While the closest he got to electronics was running about in thunderstorms, Ben Franklin’s advice is salient. Preparation is the difference between an emergency and a disaster

@nixCraft not just a plan, but a physical thing you can find in the world. Your plan will do you no good if it is also BSOD'd/Encrypted. Also it has to be tested. Oh you plan to recover your 10 TB of data to a 2TB server across town over a 10mb back plane? Or recover from tapes you've overwritten twice a year for the last 10 years? Seen it seen it seen it
@nixCraft The eyes of CEO's glaze over when DR is mentioned, because it won't have a short term impact on their stock options. #IT

@nixCraft

On a much smaller scale, I'm in the process of prepping to upgrade a VPS. The script provided has a "dry-run" implementation that let's you see the errors that need fixed before the final upgrade takes place.

Tech infrastructure really needs a method like this as well.

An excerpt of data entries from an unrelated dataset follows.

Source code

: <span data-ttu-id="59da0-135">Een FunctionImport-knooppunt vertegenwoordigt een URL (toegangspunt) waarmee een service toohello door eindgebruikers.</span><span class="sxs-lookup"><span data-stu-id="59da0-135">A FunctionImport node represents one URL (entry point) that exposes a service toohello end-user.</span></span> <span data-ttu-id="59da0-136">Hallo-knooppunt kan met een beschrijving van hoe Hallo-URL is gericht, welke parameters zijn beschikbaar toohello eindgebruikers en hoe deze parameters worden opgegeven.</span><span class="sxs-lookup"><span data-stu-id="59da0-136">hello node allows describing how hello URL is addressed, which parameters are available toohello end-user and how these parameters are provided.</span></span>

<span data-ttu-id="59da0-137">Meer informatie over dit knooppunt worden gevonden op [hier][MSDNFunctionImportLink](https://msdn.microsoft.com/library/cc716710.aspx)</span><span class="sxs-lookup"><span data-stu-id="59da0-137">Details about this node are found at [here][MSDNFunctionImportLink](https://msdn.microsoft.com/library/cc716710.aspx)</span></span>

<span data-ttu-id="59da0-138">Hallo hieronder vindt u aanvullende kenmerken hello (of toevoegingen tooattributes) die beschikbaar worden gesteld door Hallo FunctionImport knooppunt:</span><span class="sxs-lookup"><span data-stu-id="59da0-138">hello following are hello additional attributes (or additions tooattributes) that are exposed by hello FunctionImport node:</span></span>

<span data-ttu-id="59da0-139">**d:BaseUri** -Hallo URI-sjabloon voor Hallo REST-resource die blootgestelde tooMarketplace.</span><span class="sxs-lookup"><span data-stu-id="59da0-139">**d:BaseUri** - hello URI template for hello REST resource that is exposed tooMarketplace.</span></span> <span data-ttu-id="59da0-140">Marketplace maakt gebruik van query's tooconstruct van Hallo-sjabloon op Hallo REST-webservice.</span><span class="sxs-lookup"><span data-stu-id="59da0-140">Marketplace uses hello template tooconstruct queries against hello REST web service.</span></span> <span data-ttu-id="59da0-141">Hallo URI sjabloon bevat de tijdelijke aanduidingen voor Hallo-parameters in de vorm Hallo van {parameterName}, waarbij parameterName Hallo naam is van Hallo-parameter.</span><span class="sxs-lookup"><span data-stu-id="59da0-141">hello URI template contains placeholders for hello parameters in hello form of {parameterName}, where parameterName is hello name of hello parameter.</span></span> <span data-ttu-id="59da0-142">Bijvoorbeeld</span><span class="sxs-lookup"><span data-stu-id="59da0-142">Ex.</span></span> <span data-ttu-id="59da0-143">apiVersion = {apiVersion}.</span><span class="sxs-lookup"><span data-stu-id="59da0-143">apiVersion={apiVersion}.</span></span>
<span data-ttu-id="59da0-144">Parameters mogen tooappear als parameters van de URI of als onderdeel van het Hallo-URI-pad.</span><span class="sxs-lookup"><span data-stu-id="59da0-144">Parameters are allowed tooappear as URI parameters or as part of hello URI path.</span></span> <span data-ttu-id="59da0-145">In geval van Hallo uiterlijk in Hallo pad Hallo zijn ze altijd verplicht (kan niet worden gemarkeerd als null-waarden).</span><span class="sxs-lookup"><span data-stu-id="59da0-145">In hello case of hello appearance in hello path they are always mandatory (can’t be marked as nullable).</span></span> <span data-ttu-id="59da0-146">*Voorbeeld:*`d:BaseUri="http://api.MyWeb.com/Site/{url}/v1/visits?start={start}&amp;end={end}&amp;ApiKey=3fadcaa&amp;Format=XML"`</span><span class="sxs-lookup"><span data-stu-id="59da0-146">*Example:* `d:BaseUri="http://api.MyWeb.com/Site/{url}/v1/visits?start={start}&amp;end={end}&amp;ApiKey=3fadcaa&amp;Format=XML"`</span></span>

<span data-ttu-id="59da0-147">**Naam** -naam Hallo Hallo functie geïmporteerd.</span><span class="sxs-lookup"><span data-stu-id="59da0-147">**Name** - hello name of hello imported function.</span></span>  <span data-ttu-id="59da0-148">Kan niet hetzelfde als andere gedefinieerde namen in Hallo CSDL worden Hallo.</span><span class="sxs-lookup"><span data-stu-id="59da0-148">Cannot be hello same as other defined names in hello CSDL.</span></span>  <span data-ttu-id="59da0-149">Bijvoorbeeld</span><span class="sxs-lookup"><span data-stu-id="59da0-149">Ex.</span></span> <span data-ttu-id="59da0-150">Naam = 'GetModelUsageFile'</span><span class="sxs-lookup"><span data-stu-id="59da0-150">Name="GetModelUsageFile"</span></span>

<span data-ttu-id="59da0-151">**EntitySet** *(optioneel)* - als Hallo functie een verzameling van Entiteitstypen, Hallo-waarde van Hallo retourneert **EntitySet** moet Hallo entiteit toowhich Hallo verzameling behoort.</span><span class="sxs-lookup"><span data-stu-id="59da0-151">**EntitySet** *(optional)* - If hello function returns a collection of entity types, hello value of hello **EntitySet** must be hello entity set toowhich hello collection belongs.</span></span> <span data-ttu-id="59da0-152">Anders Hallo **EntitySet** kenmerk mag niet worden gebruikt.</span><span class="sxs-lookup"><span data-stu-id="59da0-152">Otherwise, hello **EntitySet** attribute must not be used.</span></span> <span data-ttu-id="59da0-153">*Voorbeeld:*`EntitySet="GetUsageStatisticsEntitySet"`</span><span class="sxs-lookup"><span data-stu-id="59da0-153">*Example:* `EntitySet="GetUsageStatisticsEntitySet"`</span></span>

@nixCraft A lot of organizations have disaster recovery plans but don't test them, have disaster recovery drills, or otherwise reinforce the need for practice and vigilance. They just write the plans and present them and go back to business as usual.
@nixCraft It's complicated because this is... not a scenario you'd generally plan for. There's a good chance you wanted to protect your disaster recovery plan and put CrowdStrike on your backup infrastructure!

@nixCraft

I guess you are right…

@nixCraft You also need a secondary service to use, and not just relying on one security service. If one service goes down, then if you had another security service, the best case scenario is it wouldn't be as impactful like it has been.
@nixCraft Managers are reactive, not proactive. If you want them to get excited about a disaster plan you have to burn down the building across the street. This is why this was going to happen no matter what -- humans suck.
@TheKeymaker @nixCraft well, the problem are decisionmakers that are at best #TechIlliterates if not absolutely egoistic morons!
@nixCraft there will be some dead reckoning here. This is not just one person but a whole team. who though this was a good thing? It will be a blood bath? Did they employ people on merit, those with the skills? this type of screw up is unforgivable. But of course a certain tech journalist who's name has been banned on Mastodon. He says even Linux and mac aren't immune to this. And we have had a close call with the xz hack.
@nixCraft I only know about the band Disaster Area.
What kind of music does Disaster Recovery play?

@nixCraft Except DR plan usually don't take in account bad software problem, and don't prevent this kind of incident.

A common strategy for DR it's to have another site with the storage sincronized in near real time. That save you from problem caused by a destroyed data center (fire, flood, bomb) but being a mirror, means that software problems are not mitigated at all.

A better solution is making a rolling deploy, where you install software update & patch on a few server, and after some time if everything is ok, install on more server.

@nixCraft also, like backups that are never tested for recovery, a DR plan that never gets tested is not much better than not having any plan.

@nixCraft
I know some places whose DR plan is "it's on the cloud so it's fine because if one computer goes wrong the others can still access the cloud"

Yeah...

@nixCraft I was thinking about this. Wouldn’t the DR systems also be protected by CrowdStrike and have the same issue.
@nixCraft
Hurry, activate the DR plan. Oops, crowdstrike is installed there too and took it down immediately after it was brought up.